Vicente Furió.

El ciudadano español, en líneas generales, lleva más de siete años recibiendo a diario malas noticias: reducción o recortes en los presupuestos dedicados a la enseñanza, sanidad, cultura, dependencia, pensiones y un largo etcétera de ajustes que han tenido por víctimas a las personas. En unos años la denominada clase media española ha venido desapareciendo, la misma que con tanto interés se construyó en los tiempos del franquismo (no me llamen facha porque no lo soy).

Se ha reconocido, públicamente, por unos y por los otros, que el ciudadano español lleva sufriendo, en estos años, una considerable pérdida de poder adquisitivo y de derechos conquistados. La sociedad se ha empobrecido por la falta de trabajo y disminución de los salarios, entre otras cosas.

Cientos de miles de españoles, con edad superior a los 50 años se han quedado sin trabajo y afrontando un dificultoso presente y un temido futuro. A los 50 años, laboralmente, ya eres muy mayor y casi nadie te quiere contratar. Me da la sensación de que el número de jubilados ha ascendido de forma estimable en los últimos años. ¿Qué a haces a los 61 años sin trabajo? Pues jubilarte, si puedes, aunque pierdas una parte de la paga que te correspondería.

Cientos de miles de españoles, entre 25 y 40 años y pertenecientes a la generación “mejor formada” han tenido que hacer las maletas y buscarse la vida más allá de los Pirineos. Unos con mejor suerte que otros. Así también se contribuye a la disminución del número de parados.

Mientras tanto, los que llevan la voz cantante en España, los mismos que controlan el poder legislativo, ejecutivo y judicial dicen que todo va mucho mejor. Una afirmación que casi nadie se cree. Los políticos, la denominada “clase política” han perdido la credibilidad. Ya sé que hay excepciones… Con la pérdida de la credibilidad la función pública es puesta en entredicho. La actividad política está devaluada y con ello se corre riesgo de contribuir al deterioro de la calidad democrática. Un deterioro que se agudiza cuando existen signos palpables de que la separación de los poderes en España no está siendo una norma a seguir.

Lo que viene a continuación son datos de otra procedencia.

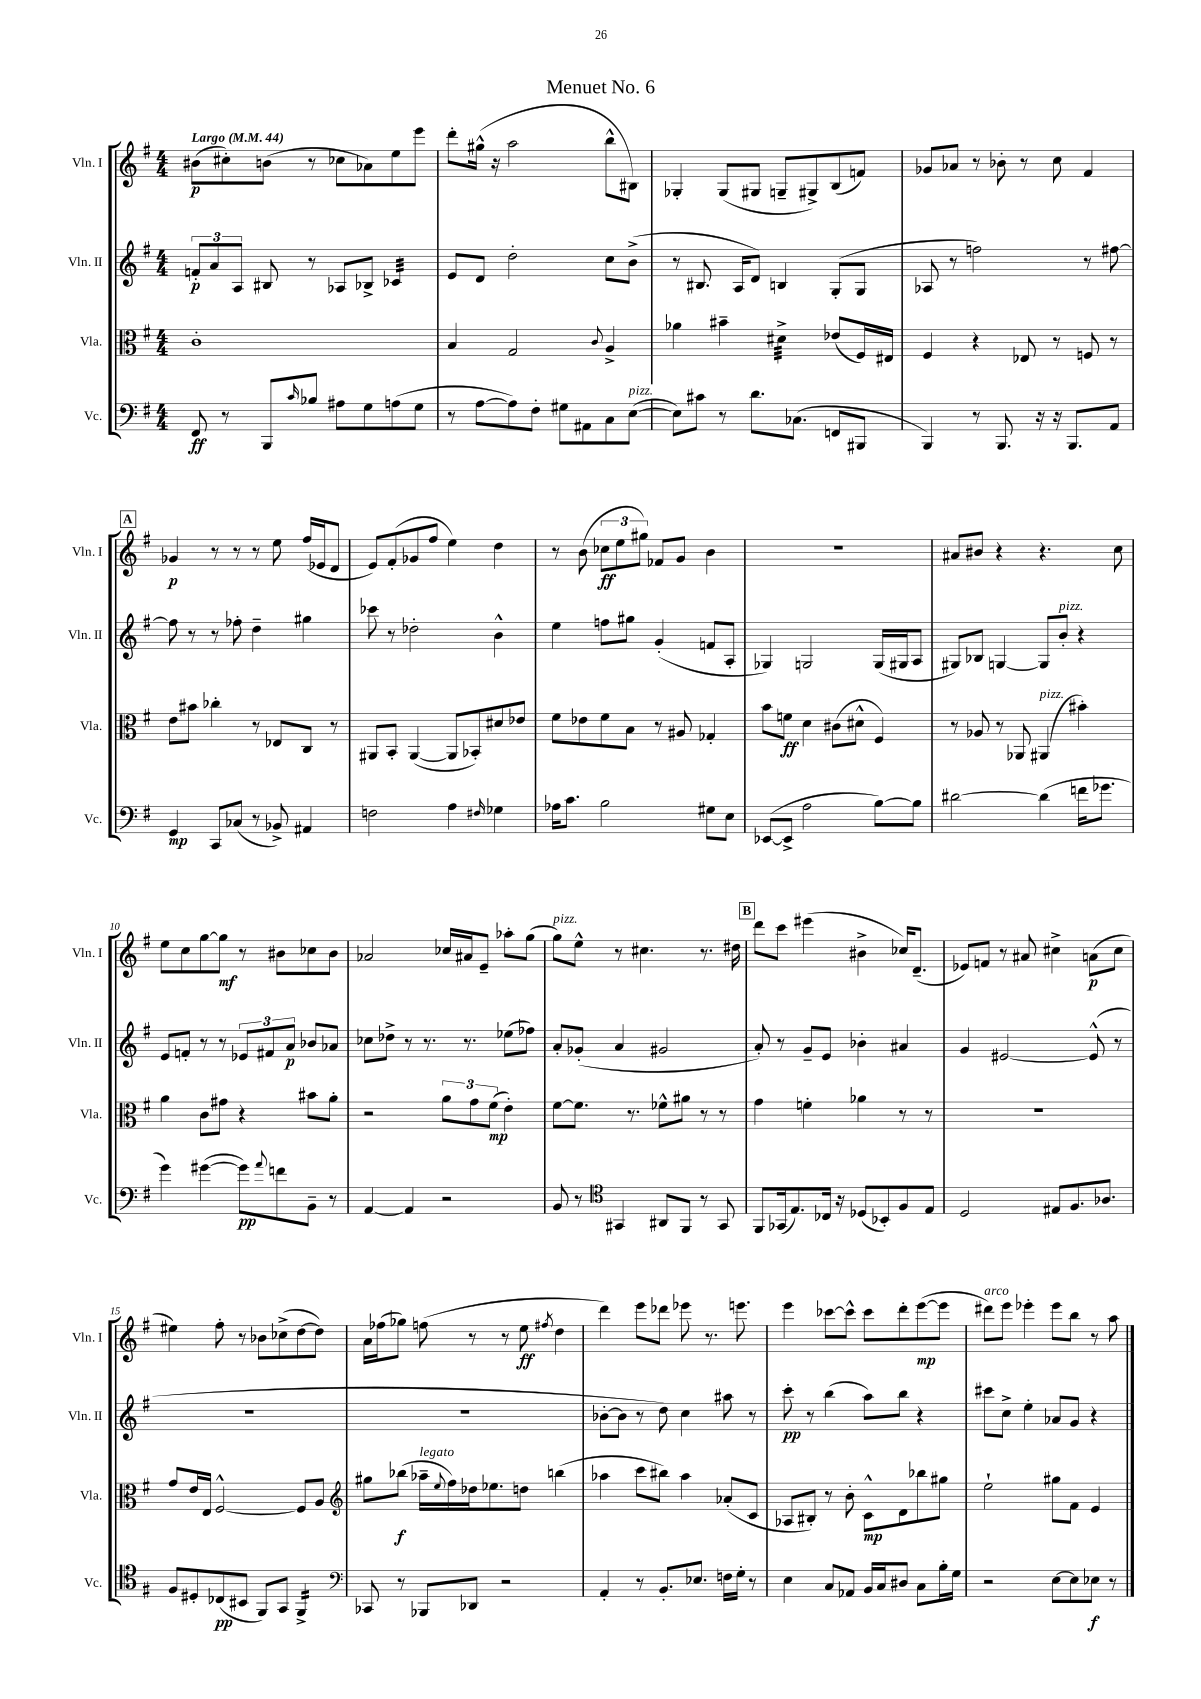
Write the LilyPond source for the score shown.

\header { title = "Menuet No. 6" }
<<
\new StaffGroup <<
\new Staff = "s0" \with { instrumentName = "Vln. I" shortInstrumentName = "Vln. I" } {
    \clef treble \key g \major \numericTimeSignature \time 4/4 \tempo "Largo" 4 = 44
    bis'8\p( cis''8-.) b'8( r8 ces''8 aes'8) e''8 e'''8 |
    d'''8-. gis''16-^( r16 a''2 b''8-^ bis8) |
    ges4-. ges8( gis8 g8-- gis8->) b8( f'8) |
    ges'8 aes'8 r8 bes'8-. r8 c''8 fis'4 |
    \mark \markup { \box "A" } ges'4\p r8 r8 r8 e''8 fis''16( ees'16 d'8 |
    e'8) fis'8-.( ges'8 fis''8 e''4) d''4 |
    r8 b'8( \tuplet 3/2 { ces''8\ff e''8 gis''8) } fes'8 g'8 b'4 |
    R1 |
    ais'8 bis'8 r4 r4. c''8 |
    e''8 c''8 g''8~ g''8\mf r8 bis'8 ces''8 bis'8 |
    aes'2 ces''16 ais'16 e'8-- aes''8-. g''8( |
    g''8^\markup { \italic "pizz." }) e''8-^ r8 cis''4. r8. dis''16 |
    \mark \markup { \box "B" } d'''8 c'''8 eis'''4( bis'4-> ces''16) d'8.--( |
    ees'8) f'8 r8 ais'8 cis''4-> a'8\p( cis''8 |
    eis''4) fis''8-. r8 bes'8 ces''8->( d''8~ d''8) |
    a'16 fes''16( ges''8) f''8( r8 r8 e''8\ff \acciaccatura { fis''8 } d''4 |
    d'''4) e'''8 des'''8 ees'''8 r8. e'''8. |
    e'''4 ces'''8~ ces'''8-^ ces'''8 d'''8-. e'''8~\mp( e'''8 |
    dis'''8^\markup { \italic "arco" }) e'''8 ees'''4-. ees'''8 b''8 r8 a''8 \bar "|." |
}
\new Staff = "s1" \with { instrumentName = "Vln. II" shortInstrumentName = "Vln. II" } {
    \clef treble \key g \major \numericTimeSignature \time 4/4
    \tuplet 3/2 { f'8-.\p a'8 a8 } bis8 r8 aes8 bes8-> ces'4:32 |
    e'8 d'8 d''2-. c''8 b'8->( |
    r8 bis8. a16 d'8) b4 g8-.( g8 |
    aes8 r8 f''2) r8 fis''8~ |
    \mark \markup { \box "A" } fis''8 r8 r8 fes''8-. d''4-- gis''4 |
    ces'''8 r8 des''2-. b'4-^ |
    e''4 f''8 gis''8 g'4-.( f'8 a8-. |
    ges4) g2 g16( gis16 a8 |
    gis8) bes8 g4~ g8 b'8-.^\markup { \italic "pizz." } r4 |
    e'8 f'8-. r8 r8 \tuplet 3/2 { ees'8 fis'8 a'8\p } bes'8 aes'8 |
    ces''8 des''8-> r8 r8. r8. ees''8( fes''8) |
    a'8-. ges'8-.( a'4 gis'2 |
    \mark \markup { \box "B" } a'8-.) r8 g'8-- e'8 bes'4-. ais'4 |
    g'4 eis'2~ eis'8-^( r8 |
    R1 |
    R1 |
    bes'8~-. bes'8 r8 d''8) c''4 ais''8 r8 |
    c'''8-.\pp r8 b''4( a''8) b''8 r4 |
    cis'''8 c''8-> e''4-. aes'8 g'8 r4 \bar "|." |
}
\new Staff = "s2" \with { instrumentName = "Vla." shortInstrumentName = "Vla." } {
    \clef alto \key g \major \numericTimeSignature \time 4/4
    c'1-. |
    b4 g2 \appoggiatura { c'8 } a4-> |
    aes'4 bis'4-- dis'4:32-> ees'8( fis16) eis16 |
    fis4 r4 ees8 r8 f8 r8 |
    \mark \markup { \box "A" } e'8 bis'8 ces''4-. r8 ees8 c8 r8 |
    ais,8 b,8-. ais,4~( ais,8 bes,8-.) dis'8 ees'8 |
    fis'8 ees'8 fis'8 b8 r8 ais8 ges4-. |
    b'8 f'8\ff d'4 cis'8( dis'8-^ fis4) |
    r8 aes8 r8 aes,8 ais,4^\markup { \italic "pizz." }( bis'4-.) |
    a'4 c'8 gis'8 r4 bis'8 a'8-. |
    r2 \tuplet 3/2 { a'8 g'8 fis'8\mp( } e'4-.) |
    fis'8~ fis'8. r8. fes'8-^ ais'8 r8 r8 |
    \mark \markup { \box "B" } g'4 f'4-. aes'4 r8 r8 |
    R1 |
    g'8 e'16 e16 fis2~-^ fis8 a8 |
    \clef treble gis''8 bes''8\f( aes''16--^\markup { \italic "legato" } \appoggiatura { e''8 } fis''16) des''16 ees''8. d''8 b''4( |
    aes''4 c'''8 bis''8) aes''4 aes'8-.( c'8 |
    aes8 bis8-.) r8 b'8-. c'8-^\mp d'8 bes''8 gis''8 |
    e''2-! gis''8 fis'8 e'4 \bar "|." |
}
\new Staff = "s3" \with { instrumentName = "Vc." shortInstrumentName = "Vc." } {
    \clef bass \key g \major \numericTimeSignature \time 4/4
    fis,8\ff r8 b,,8 \grace { c'16 } bes8 ais8 g8 a8( g8 |
    r8 a8~ a8) fis8-. gis8 ais,8 c8 e8~^\markup { \italic "pizz." }( |
    e8) cis'8 r8 d'8. ces8.( f,8 bis,,8 |
    b,,4) r8 b,,8. r16 r16 b,,8. a,8 |
    \mark \markup { \box "A" } g,4\mp c,8 ces8( r8 bes,8->) ais,4 |
    f2 a4 \grace { fis16 } ges4 |
    aes16 c'8. b2 gis8 e8 |
    ees,8~( ees,8-> a2 b8~) b8 |
    dis'2~ dis'4( f'16 ges'8. |
    g'4) gis'4~( gis'8\pp) \appoggiatura { a'8 } f'8 b,8-- r8 |
    a,4~ a,4 r2 |
    b,8 r8 \clef tenor gis,4 ais,8 fis,8 r8 gis,8 |
    \mark \markup { \box "B" } fis,8 ges,16( e8.) ces16 r16 des8( bes,8-.) fis8 e8 |
    d2 eis8 fis8. aes8. |
    fis8 dis8-. ces8\pp( bis,8 fis,8) g,8 fis,4:16-> |
    \clef bass ces,8 r8 bes,,8 des,8 r2 |
    a,4-. r8 b,8.-. ees8. f16 g16-. r8 |
    e4 c8 aes,8 b,16 c16 dis8 c8 b16-. g16 |
    r2 e8~ e8 ees8\f r8 \bar "|." |
}
>>
>>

La foto que traslado a la opinión pública no es demasiado vistosa. Más bien se desliza por el pesimismo. Me gustaría describir un panorama bien distinto. Me gustaría resaltar las buenas conductas; la creación de riqueza; el trabajo bien hecho; la educación al alcance de todos; la sanidad pública en constante mejora y otras circunstancias que nos afectan en nuestro quehacer diario.

Me gustaría hacer hincapié en que la corrupción sólo es una anécdota y no una constante que deteriora nuestra convivencia. Una lacra de la que no sabemos como salir pese a los instrumentos legales que existen.

Plantar cara a la desvergüenza

Pues bien, España se prepara en 2015 para participar en una noria de elecciones: municipales, autonómicas o estatales. Muchos ciudadanos se pregunta a quién votar. Se perdió la confianza en los políticos. Responder a esta pregunta es algo más que complicado.

Sólo sé que no hay que votar porque es la manifestación pública de que seguimos creyendo en la democracia. Después que cada uno vote a quien estime más oportuno pero a sabiendas de que hay que plantar cara a la desvergüenza. España se merece ser un gran país y los españoles merecemos unos gestores honrados, capacitados y laboriosos. Además, a nadie se le obliga entrar en política. Eso sí, arrojemos de la política a los que se benefician de lo público, a quienes meten la mano en el cajón de todos y a los cínicos desvergonzados.